Two major problems remain: rates of low ypCR and difficulty in defining clinical complete response (cCR) at restaging MRI, after completion of CRT.

Only ypCR rates of 13–30% have been reported in phase II and phase III trials following 5FU based preoperative CRT. A way to increase this rate is delaying the interval between neoadjuvant CRT and surgery. The optimal interval remains debatable. In 1999, Francois et al. [3] compared short (within 2 weeks) and long (6 to 8 weeks) interval groups following preoperative radiotherapy (RT) and showed that longer intervals were associated with better clinical tumor response, pathological downstaging, and a nonsignificant trend towards increased sphincter preservation.
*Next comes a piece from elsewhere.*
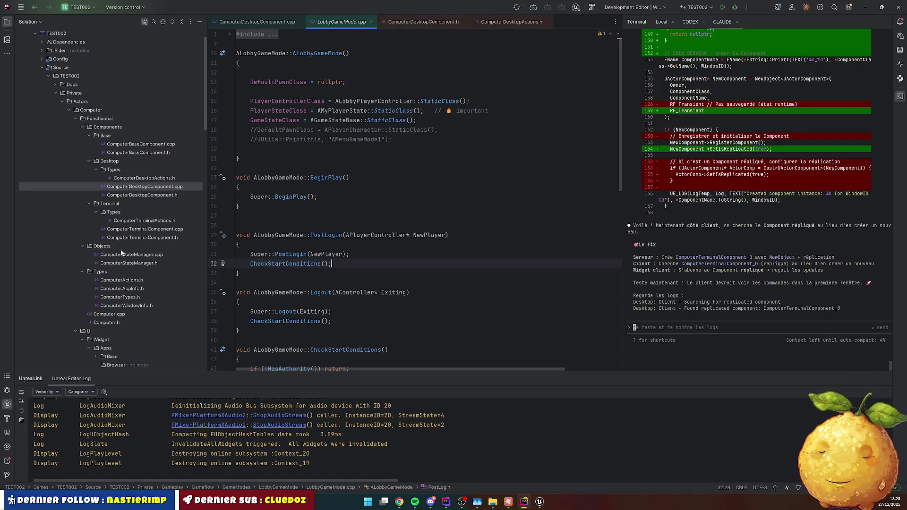
pyautogui.scroll(5, 137, 225)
They suggested that a longer interval may increase the chance of successful sphincter-saving surgery through improved tumor response. The increased intervals could potentially increase the tumor downstaging effect as the radiation-induced necrosis appears to be a time-dependent phenomenon. As a consequence, this 6- to 8-week interval has become part of the standard protocol for the treatment of mid and low rectal cancer. Recently, several studies including a meta-analysis suggested that this interval can be further expanded (8- to 12-week) with higher rates of pCR and downstaging, decreased recurrence, and improved DFS [46]. Based on these studies, in last 12 years, our institution adopted the mean interval of 8 weeks without more anastomotic complications [7]. Intervals longer than 12 weeks are not recommended. There is a potential risk of emergence of subclinical tumors which can grow more rapidly than the primary tumor and increase risk of developing distant metastases [8, 9]. Also, fibrosis that could be established may lead to surgical technical difficulties, with increased morbidity.
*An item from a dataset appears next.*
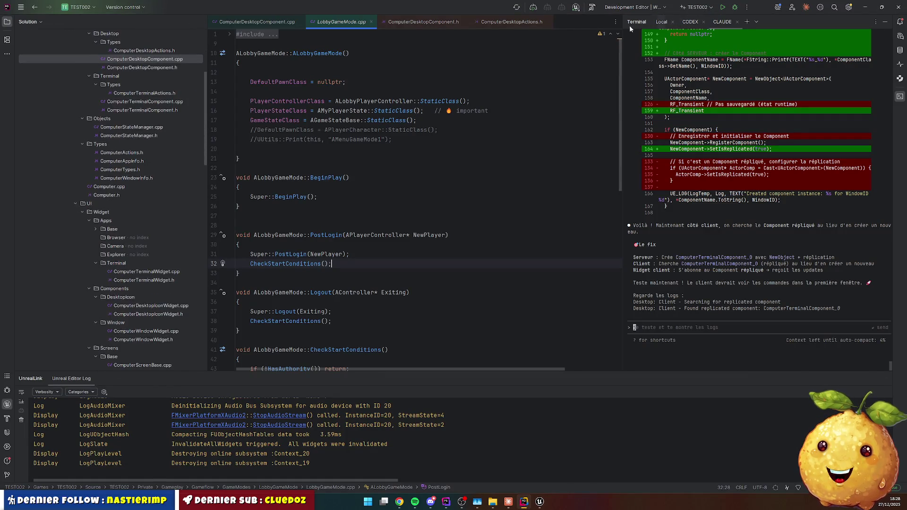
pyautogui.rightClick(431, 24)
pyautogui.click(446, 42)
# Collapse the Components, Objects, Types folders and Widget's Apps, Components and Screens subfolders.
pyautogui.scroll(5, 163, 168)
Emerging evidence has shown the prognostic importance of reassessing rectal cancers using high-resolution T2-weighted MRI after completion of CRT [1012]. These reassessment MRIs have implications in surgical planning, timing of surgery, sphincter preservation, deferral of surgery for good responders, and development of further preoperative treatments for imaging poor responders. It should be stressed however that MRI findings depend on the ability to differentiate the tumor from posttreatment fibrosis besides the MRI timing. On post-CRT T2-weighted MR imaging, we found that areas of fibrosis have very low signal intensity, whereas areas of residual tumor have intermediate signal intensity, which can be difficult to interpret. In the last two years, our institution performed MRI in LARC treated with neoadjuvant CRT restaging, 6 weeks after CRT completion.
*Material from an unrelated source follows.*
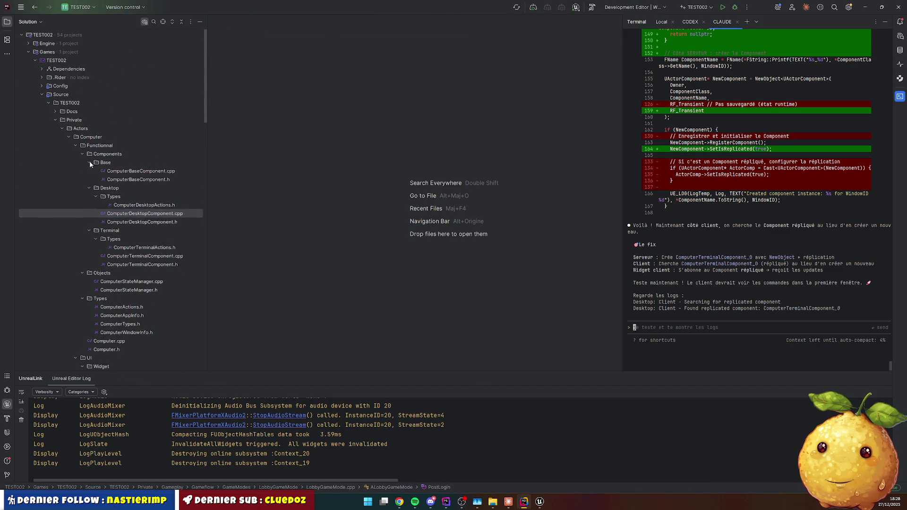
pyautogui.click(83, 155)
pyautogui.click(83, 162)
pyautogui.click(83, 172)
In our case report, posttreatment MRI was realized 11 weeks after CRT completion and revealed a good response to treatment, but not a complete response. Post-CRT T2-weighted MRI showed areas of intermediate signal intensity that were interpreted as residual tumor. Delaying surgery for 17 weeks afforded an unexpected complete pathological response: tumor response was prolonged beyond 11 weeks. On the other hand, contrary to expectations, this did not lead to an increased difficulty in surgery or an increased morbidity.

Delaying surgery more than 12 weeks in patients with good response to CRT does not seem to have a negative impact on patients prognosis: this is valid in ypCR, in accordance with “wait and see policy” [13, 14] but must be confirmed in patients with partial response to CRT.

Conflict of Interests

The authors of this paper do not have any financial relation or any financial interests with the subject matter or materials discussed in this paper.